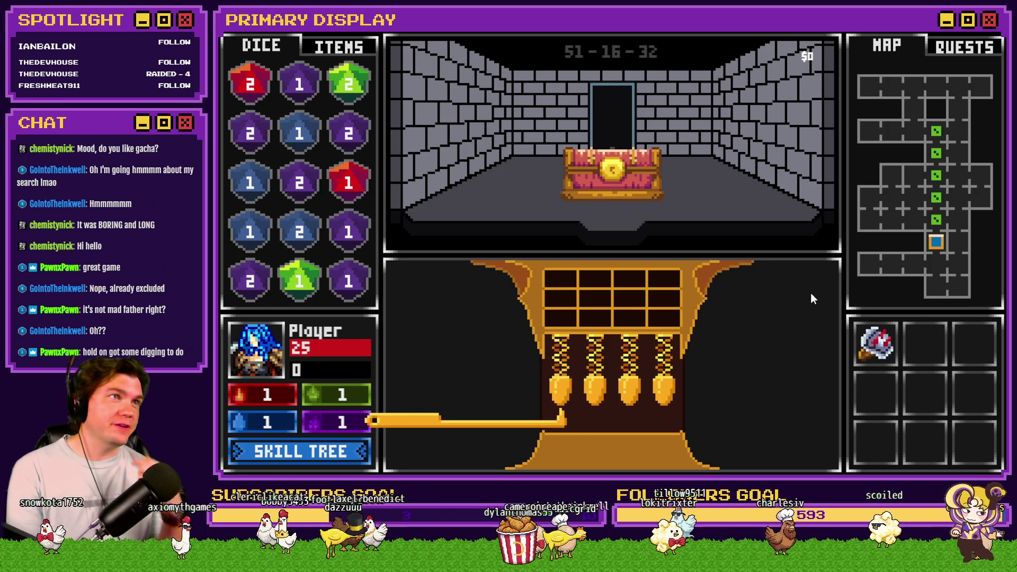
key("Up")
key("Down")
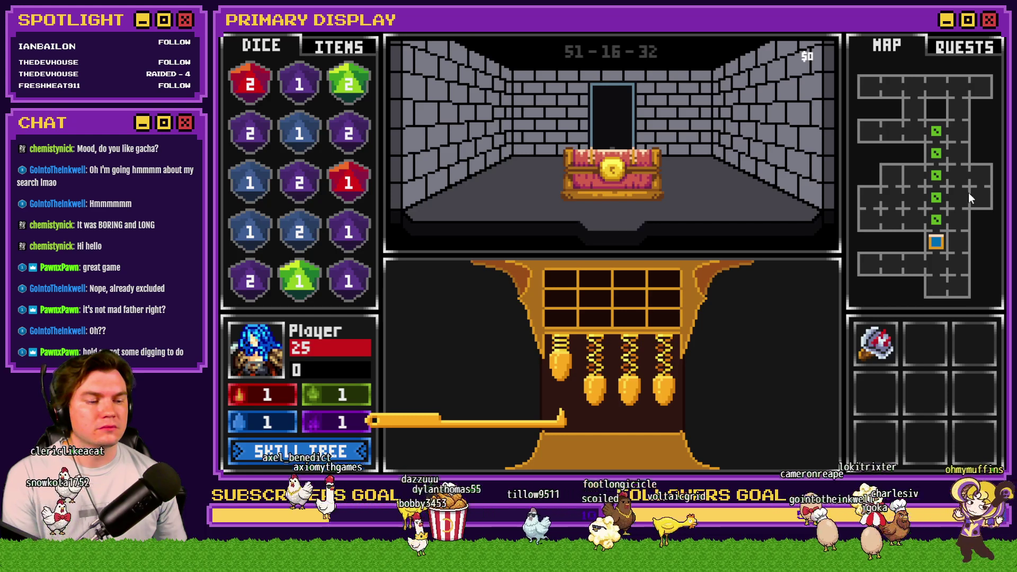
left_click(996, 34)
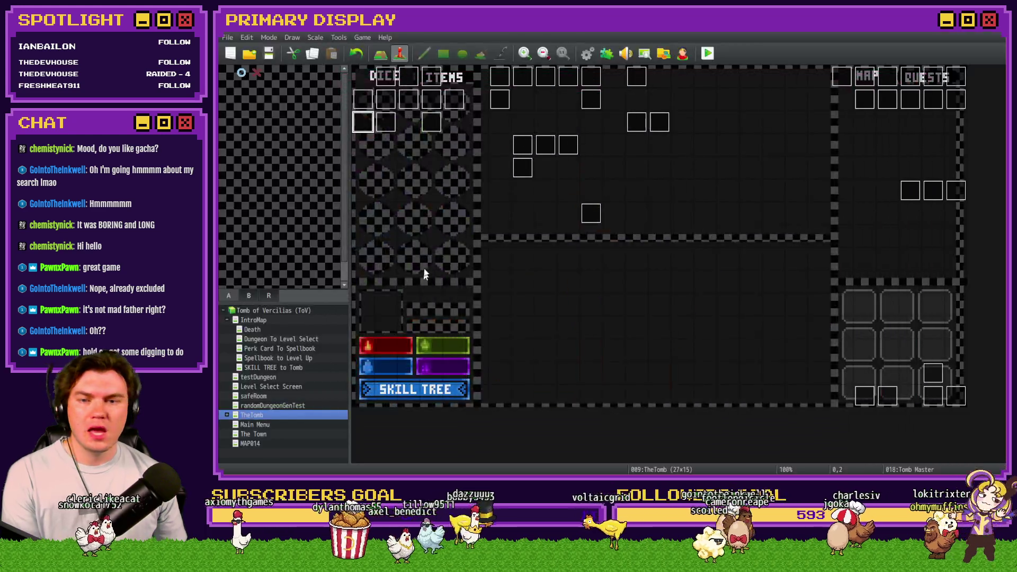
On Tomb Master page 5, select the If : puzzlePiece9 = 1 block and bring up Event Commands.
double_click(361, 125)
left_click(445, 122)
----
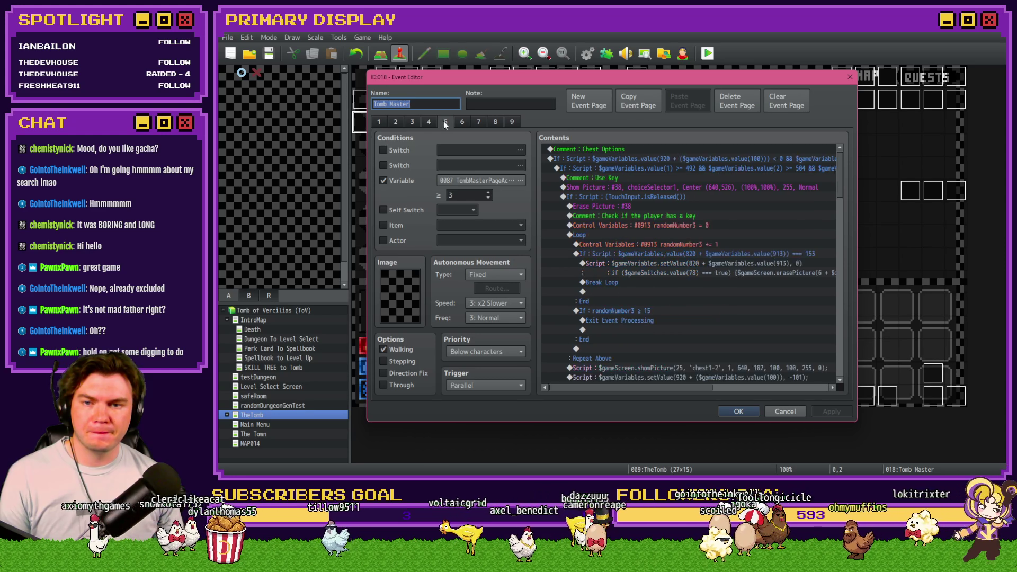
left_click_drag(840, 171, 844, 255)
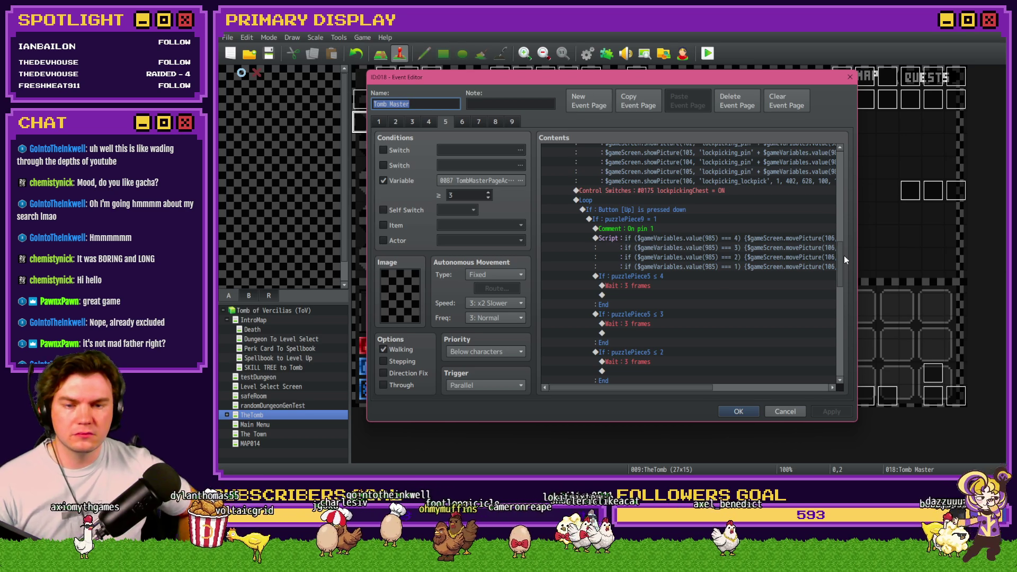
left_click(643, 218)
----
- [TASK INSTRUCTIONS]:
Find "On Tomb Master" in the entries above and copy that whole line exactly, then each line after it through the line that contains "left_click(445, 122)".

- [YOUR SOLUTION]:
On Tomb Master page 5, select the If : puzzlePiece9 = 1 block and bring up Event Commands.
double_click(361, 125)
left_click(445, 122)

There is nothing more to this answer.